(Recorded data)
== == ==
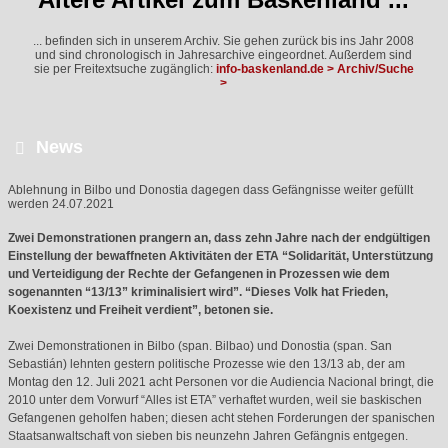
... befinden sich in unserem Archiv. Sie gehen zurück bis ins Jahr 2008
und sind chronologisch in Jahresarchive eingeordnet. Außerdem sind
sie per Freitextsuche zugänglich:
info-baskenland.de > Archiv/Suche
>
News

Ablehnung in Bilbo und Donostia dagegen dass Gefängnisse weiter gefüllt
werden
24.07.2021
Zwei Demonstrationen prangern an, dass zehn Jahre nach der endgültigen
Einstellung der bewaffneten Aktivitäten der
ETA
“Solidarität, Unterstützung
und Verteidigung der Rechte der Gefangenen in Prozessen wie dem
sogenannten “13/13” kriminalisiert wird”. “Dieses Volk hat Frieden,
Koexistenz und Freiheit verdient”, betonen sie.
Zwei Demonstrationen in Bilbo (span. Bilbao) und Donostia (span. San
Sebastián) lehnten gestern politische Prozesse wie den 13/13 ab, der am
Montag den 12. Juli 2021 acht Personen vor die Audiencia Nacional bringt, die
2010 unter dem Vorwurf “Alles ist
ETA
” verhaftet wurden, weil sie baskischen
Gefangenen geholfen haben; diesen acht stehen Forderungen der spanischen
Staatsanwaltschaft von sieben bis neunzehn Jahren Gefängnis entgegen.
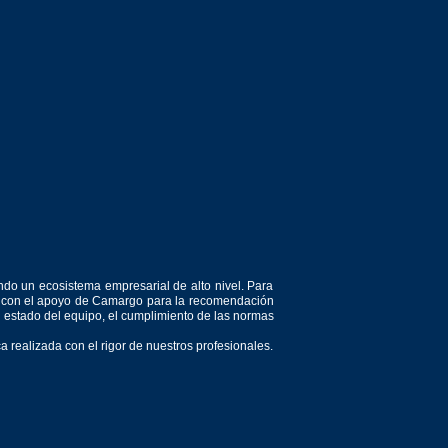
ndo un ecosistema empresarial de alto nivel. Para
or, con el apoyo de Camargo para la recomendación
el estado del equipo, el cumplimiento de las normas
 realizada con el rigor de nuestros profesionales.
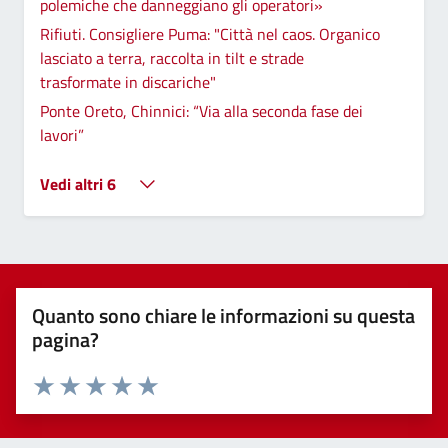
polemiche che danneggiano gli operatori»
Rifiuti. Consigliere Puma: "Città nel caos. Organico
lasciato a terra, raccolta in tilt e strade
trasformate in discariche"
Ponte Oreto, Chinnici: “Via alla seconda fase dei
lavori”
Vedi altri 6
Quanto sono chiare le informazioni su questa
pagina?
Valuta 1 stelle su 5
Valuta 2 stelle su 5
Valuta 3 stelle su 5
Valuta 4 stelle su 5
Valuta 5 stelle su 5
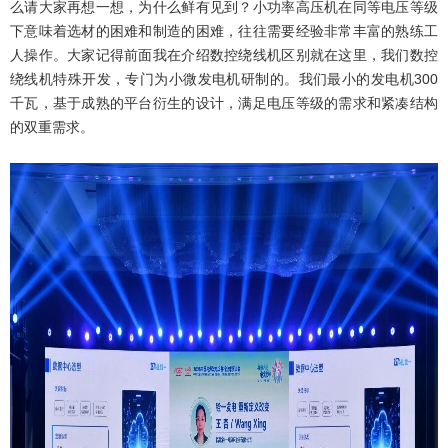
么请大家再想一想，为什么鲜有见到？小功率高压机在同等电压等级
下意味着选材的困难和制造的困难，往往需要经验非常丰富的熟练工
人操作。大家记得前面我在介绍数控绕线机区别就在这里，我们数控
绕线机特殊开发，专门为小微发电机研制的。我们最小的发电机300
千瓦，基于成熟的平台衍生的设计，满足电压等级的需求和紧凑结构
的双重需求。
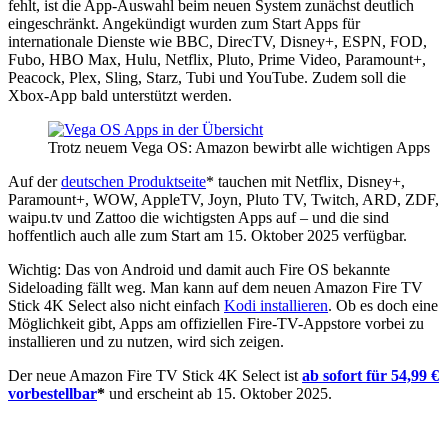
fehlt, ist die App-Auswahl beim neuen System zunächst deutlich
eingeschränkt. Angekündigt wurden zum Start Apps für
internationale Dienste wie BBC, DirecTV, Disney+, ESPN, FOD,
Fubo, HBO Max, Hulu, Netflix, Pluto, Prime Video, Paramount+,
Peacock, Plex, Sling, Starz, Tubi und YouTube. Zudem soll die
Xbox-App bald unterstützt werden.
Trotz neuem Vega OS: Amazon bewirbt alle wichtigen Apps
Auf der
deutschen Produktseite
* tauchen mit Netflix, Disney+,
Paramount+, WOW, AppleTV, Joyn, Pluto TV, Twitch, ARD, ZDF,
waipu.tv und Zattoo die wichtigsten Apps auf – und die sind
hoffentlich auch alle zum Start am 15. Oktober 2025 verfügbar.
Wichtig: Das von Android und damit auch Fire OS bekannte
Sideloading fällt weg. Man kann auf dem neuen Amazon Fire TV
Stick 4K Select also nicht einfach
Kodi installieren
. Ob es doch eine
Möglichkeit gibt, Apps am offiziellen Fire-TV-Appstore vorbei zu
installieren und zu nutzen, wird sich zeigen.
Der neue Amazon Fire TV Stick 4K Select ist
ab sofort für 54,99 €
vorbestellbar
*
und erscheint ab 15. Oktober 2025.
== == ==
Exercise requirements:
Copy the text of every row above word for word, and leave the pictures out of your answer.

Answer below:
... befinden sich in unserem Archiv. Sie gehen zurück bis ins Jahr 2008
und sind chronologisch in Jahresarchive eingeordnet. Außerdem sind
sie per Freitextsuche zugänglich:
info-baskenland.de > Archiv/Suche
>
News

Ablehnung in Bilbo und Donostia dagegen dass Gefängnisse weiter gefüllt
werden
24.07.2021
Zwei Demonstrationen prangern an, dass zehn Jahre nach der endgültigen
Einstellung der bewaffneten Aktivitäten der
ETA
“Solidarität, Unterstützung
und Verteidigung der Rechte der Gefangenen in Prozessen wie dem
sogenannten “13/13” kriminalisiert wird”. “Dieses Volk hat Frieden,
Koexistenz und Freiheit verdient”, betonen sie.
Zwei Demonstrationen in Bilbo (span. Bilbao) und Donostia (span. San
Sebastián) lehnten gestern politische Prozesse wie den 13/13 ab, der am
Montag den 12. Juli 2021 acht Personen vor die Audiencia Nacional bringt, die
2010 unter dem Vorwurf “Alles ist
ETA
” verhaftet wurden, weil sie baskischen
Gefangenen geholfen haben; diesen acht stehen Forderungen der spanischen
Staatsanwaltschaft von sieben bis neunzehn Jahren Gefängnis entgegen.
ndo un ecosistema empresarial de alto nivel. Para
or, con el apoyo de Camargo para la recomendación
el estado del equipo, el cumplimiento de las normas
 realizada con el rigor de nuestros profesionales.
polemiche che danneggiano gli operatori»
Rifiuti. Consigliere Puma: "Città nel caos. Organico
lasciato a terra, raccolta in tilt e strade
trasformate in discariche"
Ponte Oreto, Chinnici: “Via alla seconda fase dei
lavori”
Vedi altri 6
Quanto sono chiare le informazioni su questa
pagina?
Valuta 1 stelle su 5
Valuta 2 stelle su 5
Valuta 3 stelle su 5
Valuta 4 stelle su 5
Valuta 5 stelle su 5
么请大家再想一想，为什么鲜有见到？小功率高压机在同等电压等级
下意味着选材的困难和制造的困难，往往需要经验非常丰富的熟练工
人操作。大家记得前面我在介绍数控绕线机区别就在这里，我们数控
绕线机特殊开发，专门为小微发电机研制的。我们最小的发电机300
千瓦，基于成熟的平台衍生的设计，满足电压等级的需求和紧凑结构
的双重需求。
fehlt, ist die App-Auswahl beim neuen System zunächst deutlich
eingeschränkt. Angekündigt wurden zum Start Apps für
internationale Dienste wie BBC, DirecTV, Disney+, ESPN, FOD,
Fubo, HBO Max, Hulu, Netflix, Pluto, Prime Video, Paramount+,
Peacock, Plex, Sling, Starz, Tubi und YouTube. Zudem soll die
Xbox-App bald unterstützt werden.
Trotz neuem Vega OS: Amazon bewirbt alle wichtigen Apps
Auf der
deutschen Produktseite
* tauchen mit Netflix, Disney+,
Paramount+, WOW, AppleTV, Joyn, Pluto TV, Twitch, ARD, ZDF,
waipu.tv und Zattoo die wichtigsten Apps auf – und die sind
hoffentlich auch alle zum Start am 15. Oktober 2025 verfügbar.
Wichtig: Das von Android und damit auch Fire OS bekannte
Sideloading fällt weg. Man kann auf dem neuen Amazon Fire TV
Stick 4K Select also nicht einfach
Kodi installieren
. Ob es doch eine
Möglichkeit gibt, Apps am offiziellen Fire-TV-Appstore vorbei zu
installieren und zu nutzen, wird sich zeigen.
Der neue Amazon Fire TV Stick 4K Select ist
ab sofort für 54,99 €
vorbestellbar
*
und erscheint ab 15. Oktober 2025.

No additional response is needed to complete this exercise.